The current consumer/citizen is woefully exploited, especially the lesser among us. It is high time we realized the moral depravity of our current system.

Instead we seem hellbent on irrationally defending it. On the subject of 'immense salary', for instance, why is it a whole slew of Americans are engaged in a bizarre hero-worship of these very same characters who control a grossly disproportionate percentage of our nation's wealth (23.5%)? We seem no better than adoring sycophants. The best we can muster is jealousy, the worst a sort of delusional imitation. Sorry, but a fake Louis Vuitton purse, or for that matter a real one, does not make you a wealthy aristocrat!

To conclude, not too long ago these sorts of issues were discussed and considered quite freely among Americans. But since then, somehow, this notion of unrestrained capital - devoid of ethics, of morals, indeed of honor (to coin an oft-used word of late) - has sought and found refuge behind a protective shield of jingoism/patriotism. That, it strikes me, is a shame.

And not a terribly wise place to hide.

* Spirit Monopoly: The taxes on vodka became a key element of government finances in Tsarist Russia, providing at times up to 40% of state revenue. In 1863, the government monopoly on vodka production was repealed, causing prices to plummet and making vodka available even to low-income citizens


  1. I admire the complexity and moral depth of your analysis, even as I don't agree with all of it. But how many of the people I know can take a piece of historical literature and use it as a prism through which we can peel apart the layers of the philosophy of the underlying characters, which is to say, the society in which they lived? Not many, I say.

    Still, I think there are two distinct phenomena here, and they ought to be treated separately. Illegal, or legal but "predatory" behavior, relies on the incomplete knowledge of the consumer for its success. The consumer may have been actively misled, or is simply participating in a market of such complexity that he can be assumed to be ill-informed. You know what they say: if you're sitting at a poker table, and you don't know who the sucker is--it's you.

    On the other hand, there is the matter of absurdly inflated salaries. In and of themselves, I believe salaries today generally are a result of supply and demand, though the market for talent is necessarily inefficient. Ayn Rand said, "Money demands that you sell, not your weakness to men's stupidity, but your talent to their reason," and we can see in these examples that she is both right and wrong. Surely the negative amortization loan was a product aimed directly at man's stupidity; on the other hand, if my employer thought he could get when I'm providing him for less, he would probably do so. As he has not, I conclude that supply and demand are in at least partial control of my salary.

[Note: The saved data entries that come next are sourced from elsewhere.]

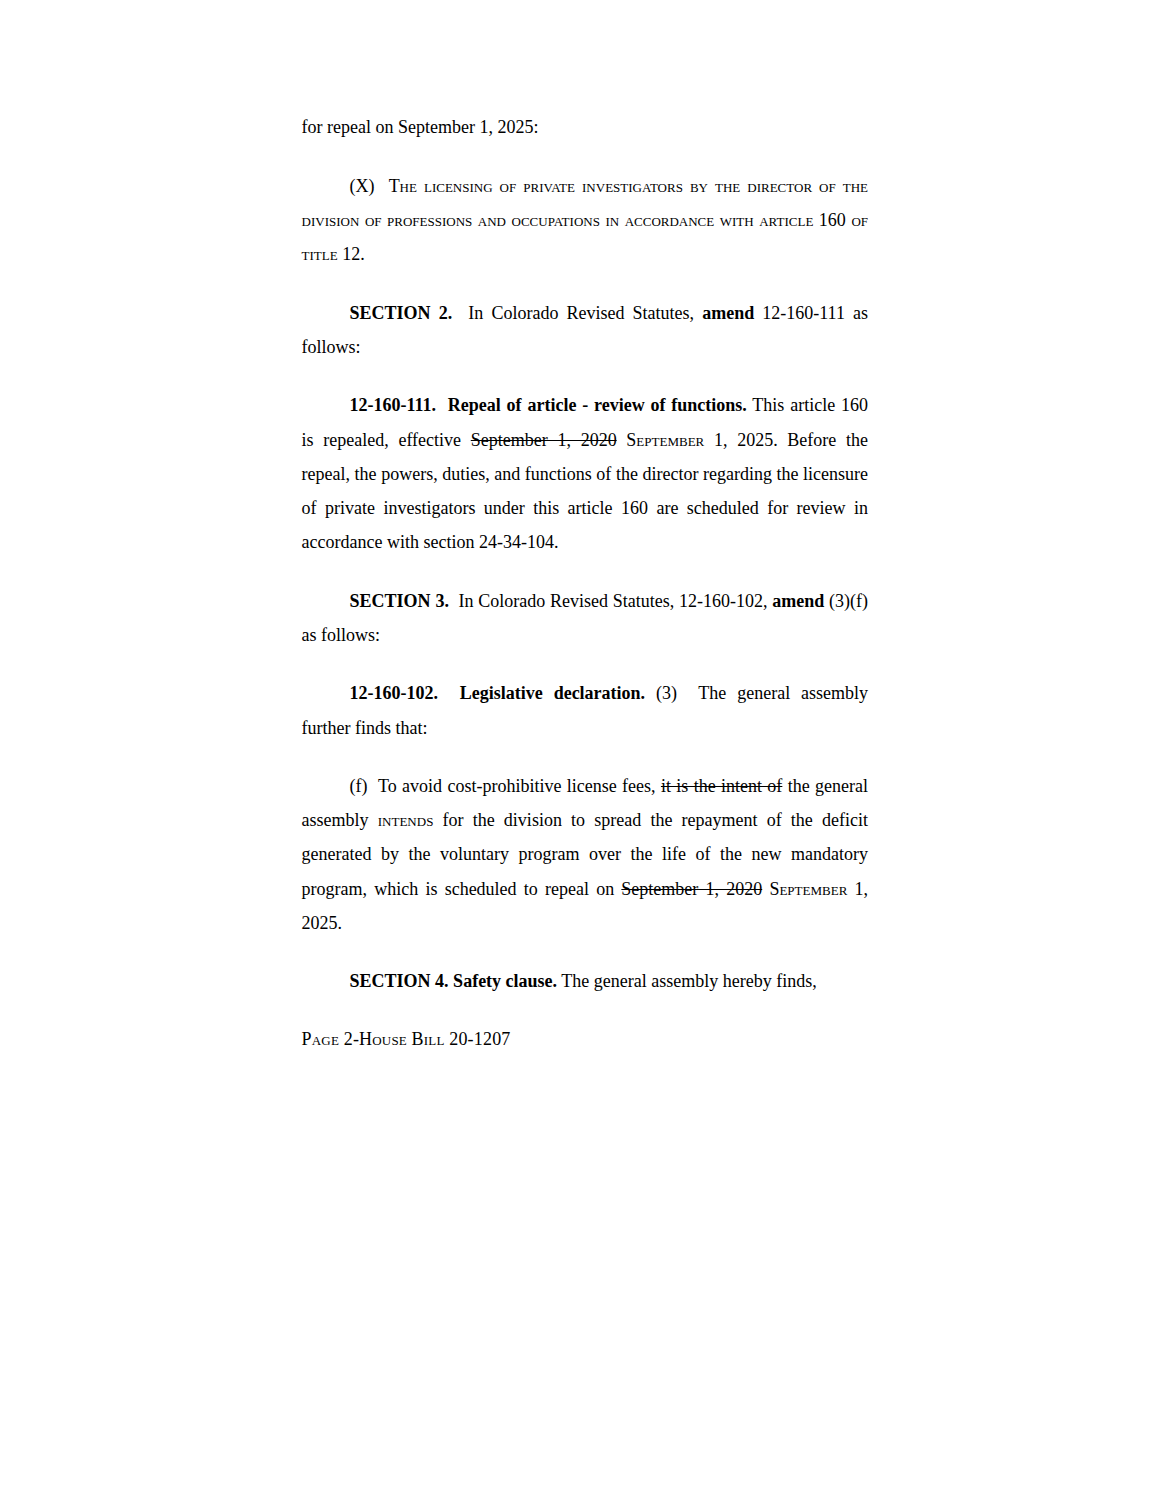for repeal on September 1, 2025:
(X) The licensing of private investigators by the director of the division of professions and occupations in accordance with article 160 of title 12.
SECTION 2. In Colorado Revised Statutes, amend 12-160-111 as follows:
12-160-111. Repeal of article - review of functions. This article 160 is repealed, effective September 1, 2020 September 1, 2025. Before the repeal, the powers, duties, and functions of the director regarding the licensure of private investigators under this article 160 are scheduled for review in accordance with section 24-34-104.
SECTION 3. In Colorado Revised Statutes, 12-160-102, amend (3)(f) as follows:
12-160-102. Legislative declaration. (3) The general assembly further finds that:
(f) To avoid cost-prohibitive license fees, it is the intent of the general assembly intends for the division to spread the repayment of the deficit generated by the voluntary program over the life of the new mandatory program, which is scheduled to repeal on September 1, 2020 September 1, 2025.
SECTION 4. Safety clause. The general assembly hereby finds,
Page 2-House Bill 20-1207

    OK, I've bored myself with my own comments now.

    Bottom line: great blog, Jeff!

  2. Thanks Scott! Great comment.

    Yes, I very much agree supply and demand are in proportion to your salary - that what you do is relatively proximate to what you receive in return.

    But I think there is, in general, a point where this 'supply and demand' model for salaries begins to break down, because the very top salaries in this country are, in my mind, very absurd - far more than any individual or family would ever need.

    The balance of wealth has been creeping out of proportion for the last 30-40 years (top 1%: 9% of wealth in 70s, 23.5% in 2007!). This simply has to change if our society is to prevail.

    I'm open to ideas as to how.

    Anyhow, thanks again for the comment!
    - Jeff

  3. Have to love any post tagged with Lev Tolstoy, Fictional Wealth and Louis Vuitton!
    Very interesting stuff. I wanted to offer more of a response, but I've already sat on my hands for almost two weeks, so for now I'll just go on record as saying I love that you're working to weave these threads together. (And I love the way you've laid-out the article!)

  4. Given the depth of his religious feelings, interesting that to my knowledge L. Tolstoy didn't ever go POV on a priest--did he?